Years in the making, some books come out at exactly the right time, providing rich context for events that are grabbing headlines.

Years in the making, some books come out at exactly the right time, providing rich context for events that are grabbing headlines.

Published this year, Pulitzer Prize-winning journalist Charlie LeDuff's "Detroit: An American Autopsy" is a fascinating, multilayered look at a city that is in the midst of the largest municipal bankruptcy case in United States history.

LeDuff grew up in Detroit, moved away to pursue his career, then came back to take a newspaper job in the city.

Detroit seems like either a war zone or a post-apocalyptic world — minus the zombies but full of drug addicts and criminals.

Once the thriving center of the American car industry, Detroit has lost almost half its population and an estimated 40 percent of its buildings are vacant.

The rest of the country began paying attention to Detroit's plight only in 2008, when the whole economy teetered on the edge of disaster.

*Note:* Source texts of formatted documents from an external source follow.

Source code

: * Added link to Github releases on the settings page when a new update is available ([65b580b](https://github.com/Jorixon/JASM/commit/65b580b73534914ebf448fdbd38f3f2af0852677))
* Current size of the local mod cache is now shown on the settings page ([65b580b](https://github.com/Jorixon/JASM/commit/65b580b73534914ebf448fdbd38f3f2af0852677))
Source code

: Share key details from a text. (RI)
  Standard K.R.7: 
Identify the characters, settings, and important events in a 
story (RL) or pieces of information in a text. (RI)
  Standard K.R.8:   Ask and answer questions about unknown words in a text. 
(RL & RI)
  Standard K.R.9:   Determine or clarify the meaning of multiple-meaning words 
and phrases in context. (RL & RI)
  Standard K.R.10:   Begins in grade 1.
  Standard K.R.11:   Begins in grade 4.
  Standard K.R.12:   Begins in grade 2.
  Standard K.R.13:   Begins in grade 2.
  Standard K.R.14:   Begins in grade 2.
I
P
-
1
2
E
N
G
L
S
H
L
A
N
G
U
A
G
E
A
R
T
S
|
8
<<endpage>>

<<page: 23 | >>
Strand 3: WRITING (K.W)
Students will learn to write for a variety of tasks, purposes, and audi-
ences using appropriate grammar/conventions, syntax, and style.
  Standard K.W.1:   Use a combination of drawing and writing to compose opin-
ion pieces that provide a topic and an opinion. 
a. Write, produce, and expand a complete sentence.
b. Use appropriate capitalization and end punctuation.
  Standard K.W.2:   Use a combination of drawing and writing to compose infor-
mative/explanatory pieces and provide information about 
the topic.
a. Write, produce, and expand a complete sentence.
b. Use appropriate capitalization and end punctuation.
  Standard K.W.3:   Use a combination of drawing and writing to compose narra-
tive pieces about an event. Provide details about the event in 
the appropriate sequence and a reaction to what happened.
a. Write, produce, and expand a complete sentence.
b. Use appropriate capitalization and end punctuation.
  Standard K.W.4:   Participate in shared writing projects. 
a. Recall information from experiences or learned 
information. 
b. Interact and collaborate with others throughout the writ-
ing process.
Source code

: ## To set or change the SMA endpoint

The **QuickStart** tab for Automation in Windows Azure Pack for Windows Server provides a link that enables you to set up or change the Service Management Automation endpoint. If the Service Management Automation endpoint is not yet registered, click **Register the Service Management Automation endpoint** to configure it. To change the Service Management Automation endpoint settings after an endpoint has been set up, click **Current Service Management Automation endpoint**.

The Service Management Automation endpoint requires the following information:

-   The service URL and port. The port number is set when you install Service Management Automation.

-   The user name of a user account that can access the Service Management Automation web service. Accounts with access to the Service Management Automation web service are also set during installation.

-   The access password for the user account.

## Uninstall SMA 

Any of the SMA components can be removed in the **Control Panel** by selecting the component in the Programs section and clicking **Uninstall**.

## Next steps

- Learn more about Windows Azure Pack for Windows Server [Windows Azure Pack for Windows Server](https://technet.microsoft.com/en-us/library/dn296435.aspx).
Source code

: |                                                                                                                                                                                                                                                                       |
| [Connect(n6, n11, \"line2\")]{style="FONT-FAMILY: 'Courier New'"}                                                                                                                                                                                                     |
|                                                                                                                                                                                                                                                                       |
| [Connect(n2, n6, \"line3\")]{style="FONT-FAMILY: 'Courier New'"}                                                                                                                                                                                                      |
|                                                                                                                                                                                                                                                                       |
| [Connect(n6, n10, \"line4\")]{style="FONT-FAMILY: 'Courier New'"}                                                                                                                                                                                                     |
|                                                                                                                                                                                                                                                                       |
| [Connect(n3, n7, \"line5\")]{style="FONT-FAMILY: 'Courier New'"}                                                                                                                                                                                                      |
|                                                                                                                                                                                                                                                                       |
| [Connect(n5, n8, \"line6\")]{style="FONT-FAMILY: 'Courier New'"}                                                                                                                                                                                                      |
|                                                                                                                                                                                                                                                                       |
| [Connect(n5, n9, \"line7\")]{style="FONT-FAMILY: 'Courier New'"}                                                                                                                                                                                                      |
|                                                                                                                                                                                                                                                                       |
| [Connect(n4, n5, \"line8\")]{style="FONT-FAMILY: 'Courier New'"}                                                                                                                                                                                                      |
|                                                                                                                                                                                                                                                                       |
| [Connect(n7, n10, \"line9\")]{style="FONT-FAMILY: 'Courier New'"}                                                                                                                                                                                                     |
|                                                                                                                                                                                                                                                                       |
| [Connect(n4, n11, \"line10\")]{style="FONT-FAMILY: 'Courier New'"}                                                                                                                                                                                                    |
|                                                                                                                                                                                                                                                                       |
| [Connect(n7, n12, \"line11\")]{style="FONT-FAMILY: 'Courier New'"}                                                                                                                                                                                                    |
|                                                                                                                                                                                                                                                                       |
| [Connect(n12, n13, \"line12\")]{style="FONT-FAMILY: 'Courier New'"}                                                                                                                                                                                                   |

That's when people began to ask questions about the city, LeDuff writes.

"Was Detroit an outlier or an epicenter? Was Detroit a symbol of the greater decay? Is the Motor City the future of America? Are we living through a cycle or an epoch?" he writes.

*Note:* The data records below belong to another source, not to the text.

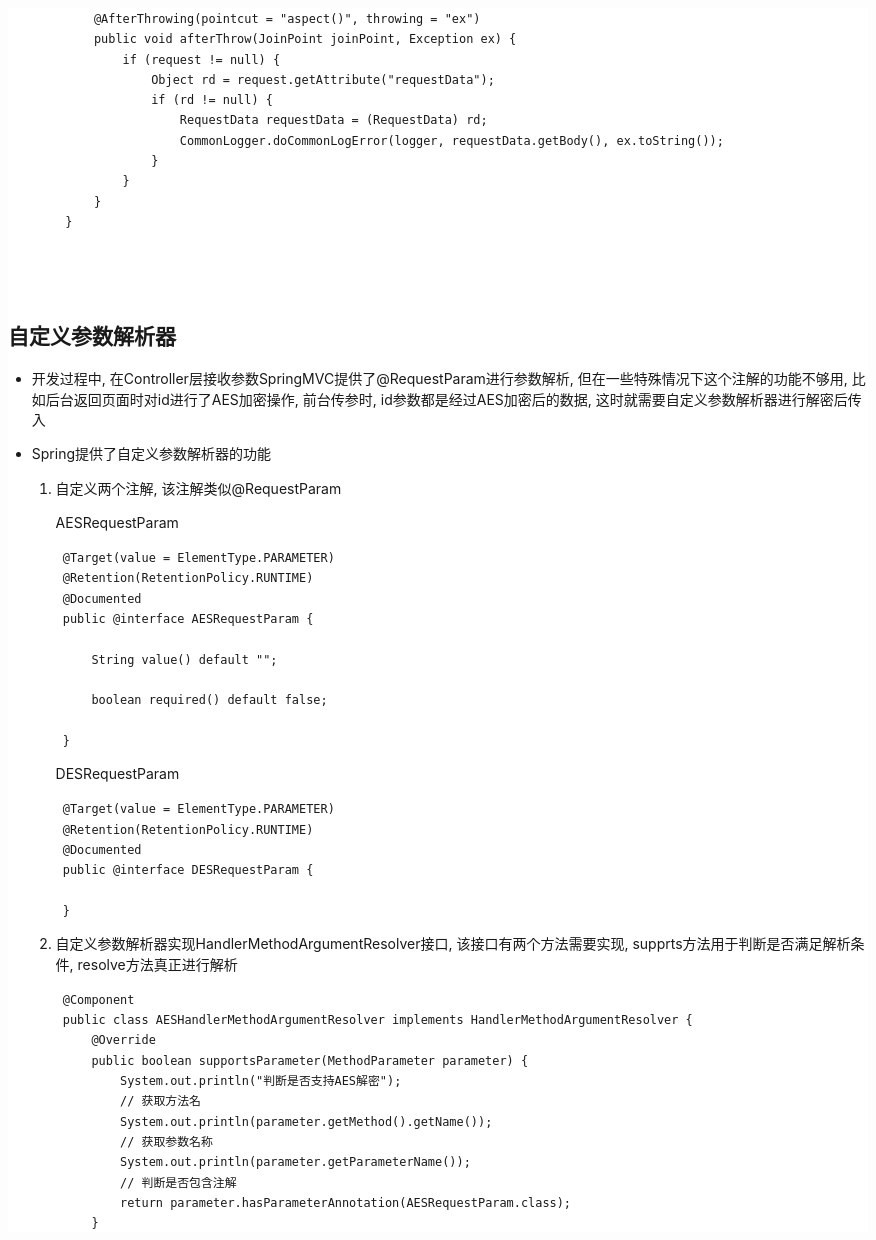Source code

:                 @AfterThrowing(pointcut = "aspect()", throwing = "ex")
                public void afterThrow(JoinPoint joinPoint, Exception ex) {
                    if (request != null) {
                        Object rd = request.getAttribute("requestData");
                        if (rd != null) {
                            RequestData requestData = (RequestData) rd;
                            CommonLogger.doCommonLogError(logger, requestData.getBody(), ex.toString());
                        }
                    }
                }
            }


        ​    

## 自定义参数解析器

* 开发过程中, 在Controller层接收参数SpringMVC提供了@RequestParam进行参数解析, 但在一些特殊情况下这个注解的功能不够用, 比如后台返回页面时对id进行了AES加密操作, 前台传参时, id参数都是经过AES加密后的数据, 这时就需要自定义参数解析器进行解密后传入

* Spring提供了自定义参数解析器的功能

    1. 自定义两个注解, 该注解类似@RequestParam

        AESRequestParam

            @Target(value = ElementType.PARAMETER)
            @Retention(RetentionPolicy.RUNTIME)
            @Documented
            public @interface AESRequestParam {
            
                String value() default "";
            
                boolean required() default false;
            
            }

        DESRequestParam

            @Target(value = ElementType.PARAMETER)
            @Retention(RetentionPolicy.RUNTIME)
            @Documented
            public @interface DESRequestParam {
            
            }

    1. 自定义参数解析器实现HandlerMethodArgumentResolver接口, 该接口有两个方法需要实现, supprts方法用于判断是否满足解析条件, resolve方法真正进行解析

            @Component
            public class AESHandlerMethodArgumentResolver implements HandlerMethodArgumentResolver {
                @Override
                public boolean supportsParameter(MethodParameter parameter) {
                    System.out.println("判断是否支持AES解密");
                    // 获取方法名
                    System.out.println(parameter.getMethod().getName());
                    // 获取参数名称
                    System.out.println(parameter.getParameterName());
                    // 判断是否包含注解
                    return parameter.hasParameterAnnotation(AESRequestParam.class);
                }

LeDuff seems to believe that Detroit is indeed the canary in the coal mine, with America set to follow in its footsteps as the manufacturing sector erodes and the middle class hollows out.

He writes that the book is about the increasingly common experience of "waking up one morning and being told you are obsolete and not wanting to believe it but knowing it's true."

"Detroit: An American Autopsy" is a pessimistic book, but also contains fascinating details. It has the harshness of a novel by Cormac McCarthy — author of ultra-violent books such as "The Road" and "No Country for Old Men" — except that it's no novel.

The city's beleaguered and inadequately equipped firefighters go out to extinguish blazes set by metal scavengers, building owners wanting insurance payouts, thrill-seeking out-of-town arsonists and residents who think watching a house fire is cheaper than paying for a movie. At times, the firefighters half-joke that they are working for the metal scavengers.

"The scavengers, looking for metal to sell at the scrap yard, light a section of the building on fire. After the firemen dutifully extinguish the blaze, the scavengers return to help themselves to the neatly exposed girders and I-beams that form the skeleton of the structure," LeDuff explains.

In a city with sky-high unemployment, the purposefully set fires seem almost like an example of industrious work done by people just trying to survive. Until a firefighter dies when a burning roof collapses on him.

LeDuff follows the case throughout the book to see whether the building owner who arranged the arson for insurance money is ever brought to justice.

Desperation leads to horrifying outcomes. A man too poor to keep his children warm tries to tap into a gas main with a garden hose, but blows up a neighborhood block.

No one is safe. An elderly man who cashed his Social Security check is bludgeoned and robbed on the street. A teen is gunned down after looking at a gang member the wrong way.

LeDuff provides historical details on rampant political corruption that has plagued Detroit for decades, as well as the origins of its racial tensions.

Detroit boomed between 1920 and 1960 when black people left behind cotton fields to take factory jobs. Southern whites also joined in the migration and brought their segregationist ideas to Detroit.

"Michigan may geographically be one of America's most northern states, but spiritually, it is one of its most southern," LeDuff writes.

Only time will tell whether Detroit is a harbinger of what's to come in this country, or if the city is just a place where a perfect storm of economic, political and social forces combined with the worst in human nature to create the kind of city most of us would like to think doesn't exist in America.